### 課題:
この後の講演記事について、次の(a)〜(c)が記事の内容と合っているかをそれぞれ「はい」か「いいえ」で答え、判断の決め手となる記事の語句をそのまま引用してください。
(a) 家族が納得し受容することは、終末期を家で過ごすための必須条件の一つとされている。
(b) 同居していない親族の強い反対がないことは、必須条件に含まれている。
(c) 第2回セミナーは午前中に開かれた。

---- 抜粋

第4.5号合併号 NEWSLETTER 大阪地域医療ケア研究会 2003年10月17日発行
▼ 第二部 第2回セミナー(午後3時〜5時)
「地域で死を看取る 〜在宅ホスピスケアの実践に学ぶ〜」
講演:大頭 信義 氏(だいとう循環器クリニック院長
http://www.daitoh.or.jp/
)
終末期を家で過ごすための条件
必須条件として、以下のことが挙げられます。
1)患者自身が強く在宅を希望する
2)家族が納得し、受容する
3)医療や看護のサポートがある
あれば望ましいのは、
4)ある程度の苦痛の緩和が実現している
5)一定以上の住居環境と経済状態がある
6)いざという時の受け入れ施設がある
7)同居していない親族の強い反対がない
療養者が主人公になれるには
在宅の方が"心が癒されやすい"のは、自分自身の現状(病状)や運命(いつまで生きられるのか)を、つまり自分の存在を納得することができます。病院では一番ベストな治療をしていると患者さんは信じているが、再発を繰り返し体力が落ちていく事実(病状)を患者は納得(肯定)できない環境であると言えます。
患者が主人公になるためには、
1)最期まで支える介護者(家族・友人)
2)患者自身が選択するための豊富な医療情報の提供
3)経験豊かな医療チーム
4)病気のことを知らない「友」
ペット、ボランティア、宗教者など
などの体制が必要ですが、『がんで死ぬのも悪くない』と少しずつでも思ってもらうことが在宅の良さではないでしょうか。

--------
---- 提供データ

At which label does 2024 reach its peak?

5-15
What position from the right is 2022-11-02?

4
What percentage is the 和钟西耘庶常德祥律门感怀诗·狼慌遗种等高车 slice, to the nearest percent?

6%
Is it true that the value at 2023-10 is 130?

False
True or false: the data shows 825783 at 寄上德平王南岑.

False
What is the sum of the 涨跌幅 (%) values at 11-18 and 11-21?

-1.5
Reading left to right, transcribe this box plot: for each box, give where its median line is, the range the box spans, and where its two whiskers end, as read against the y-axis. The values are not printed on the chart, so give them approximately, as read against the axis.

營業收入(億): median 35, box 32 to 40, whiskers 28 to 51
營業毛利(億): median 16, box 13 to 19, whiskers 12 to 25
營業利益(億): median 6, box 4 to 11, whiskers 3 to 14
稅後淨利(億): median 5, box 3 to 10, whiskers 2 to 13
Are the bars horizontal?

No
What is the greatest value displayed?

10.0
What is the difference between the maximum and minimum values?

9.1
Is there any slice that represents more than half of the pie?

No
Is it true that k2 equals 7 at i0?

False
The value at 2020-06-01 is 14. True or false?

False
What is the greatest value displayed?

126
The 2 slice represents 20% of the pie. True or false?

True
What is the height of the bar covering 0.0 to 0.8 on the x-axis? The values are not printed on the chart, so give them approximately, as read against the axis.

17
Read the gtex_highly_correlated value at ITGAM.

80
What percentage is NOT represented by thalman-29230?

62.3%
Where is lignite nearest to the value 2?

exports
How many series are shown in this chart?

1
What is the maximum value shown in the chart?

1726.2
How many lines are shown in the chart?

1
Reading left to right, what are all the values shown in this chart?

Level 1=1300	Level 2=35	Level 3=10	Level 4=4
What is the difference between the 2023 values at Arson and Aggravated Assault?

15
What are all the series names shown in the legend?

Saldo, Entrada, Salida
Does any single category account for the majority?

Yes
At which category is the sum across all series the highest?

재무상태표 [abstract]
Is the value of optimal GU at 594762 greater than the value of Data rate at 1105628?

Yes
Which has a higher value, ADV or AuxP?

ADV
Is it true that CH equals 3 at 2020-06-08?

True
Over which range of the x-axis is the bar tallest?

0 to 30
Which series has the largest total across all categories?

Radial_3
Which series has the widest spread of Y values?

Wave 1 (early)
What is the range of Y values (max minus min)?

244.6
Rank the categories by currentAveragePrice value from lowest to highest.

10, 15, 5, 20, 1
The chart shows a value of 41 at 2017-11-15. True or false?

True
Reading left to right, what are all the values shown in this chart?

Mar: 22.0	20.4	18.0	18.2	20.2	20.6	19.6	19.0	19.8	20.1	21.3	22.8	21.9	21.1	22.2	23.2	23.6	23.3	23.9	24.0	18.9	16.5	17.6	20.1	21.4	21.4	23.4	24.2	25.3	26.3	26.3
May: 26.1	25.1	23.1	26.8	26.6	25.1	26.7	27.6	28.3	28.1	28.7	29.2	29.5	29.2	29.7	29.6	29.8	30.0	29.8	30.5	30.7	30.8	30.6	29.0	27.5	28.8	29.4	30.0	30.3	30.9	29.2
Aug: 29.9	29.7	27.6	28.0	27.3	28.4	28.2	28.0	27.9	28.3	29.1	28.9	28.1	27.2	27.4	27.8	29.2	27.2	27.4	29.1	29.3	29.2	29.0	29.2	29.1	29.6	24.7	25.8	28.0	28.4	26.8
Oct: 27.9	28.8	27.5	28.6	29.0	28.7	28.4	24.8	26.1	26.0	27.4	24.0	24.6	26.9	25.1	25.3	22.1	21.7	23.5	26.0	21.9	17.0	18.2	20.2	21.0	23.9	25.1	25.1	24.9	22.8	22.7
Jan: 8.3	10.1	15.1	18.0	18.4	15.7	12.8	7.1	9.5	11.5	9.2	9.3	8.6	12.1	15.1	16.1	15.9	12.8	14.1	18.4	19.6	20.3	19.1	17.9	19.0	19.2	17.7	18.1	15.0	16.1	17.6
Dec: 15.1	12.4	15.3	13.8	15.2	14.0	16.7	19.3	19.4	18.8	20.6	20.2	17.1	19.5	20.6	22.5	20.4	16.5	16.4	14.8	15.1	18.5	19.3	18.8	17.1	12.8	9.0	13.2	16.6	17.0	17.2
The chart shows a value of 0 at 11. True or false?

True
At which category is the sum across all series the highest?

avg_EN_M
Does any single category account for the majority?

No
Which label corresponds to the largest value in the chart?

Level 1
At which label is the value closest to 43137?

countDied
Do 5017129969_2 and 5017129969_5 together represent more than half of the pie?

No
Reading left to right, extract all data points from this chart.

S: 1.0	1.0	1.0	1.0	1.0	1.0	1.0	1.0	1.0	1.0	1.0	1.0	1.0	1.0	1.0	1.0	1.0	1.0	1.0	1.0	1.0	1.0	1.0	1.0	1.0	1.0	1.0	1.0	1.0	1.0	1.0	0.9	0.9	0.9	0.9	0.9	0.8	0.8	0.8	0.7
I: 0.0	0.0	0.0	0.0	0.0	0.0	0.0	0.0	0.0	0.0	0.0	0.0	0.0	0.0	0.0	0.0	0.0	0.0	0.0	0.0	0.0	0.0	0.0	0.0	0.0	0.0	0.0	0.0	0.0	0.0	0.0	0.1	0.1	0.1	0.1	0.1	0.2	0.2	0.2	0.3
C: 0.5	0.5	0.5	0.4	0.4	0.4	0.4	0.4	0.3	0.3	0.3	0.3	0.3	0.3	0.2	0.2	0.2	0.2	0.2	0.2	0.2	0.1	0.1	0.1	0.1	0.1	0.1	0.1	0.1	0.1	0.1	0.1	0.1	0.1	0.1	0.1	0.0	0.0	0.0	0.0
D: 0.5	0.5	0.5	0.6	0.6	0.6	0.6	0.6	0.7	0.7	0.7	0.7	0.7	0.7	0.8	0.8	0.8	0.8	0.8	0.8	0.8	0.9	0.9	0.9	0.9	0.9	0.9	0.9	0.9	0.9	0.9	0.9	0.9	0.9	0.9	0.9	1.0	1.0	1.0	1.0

--------

### 解答:
(a) はい。「必須条件として、以下のことが挙げられます。」の項目に「2)家族が納得し、受容する」がある。
(b) いいえ。「7)同居していない親族の強い反対がない」は、必須条件ではなく「あれば望ましいのは、」の項目にある。
(c) いいえ。「第2回セミナー(午後3時〜5時)」とある。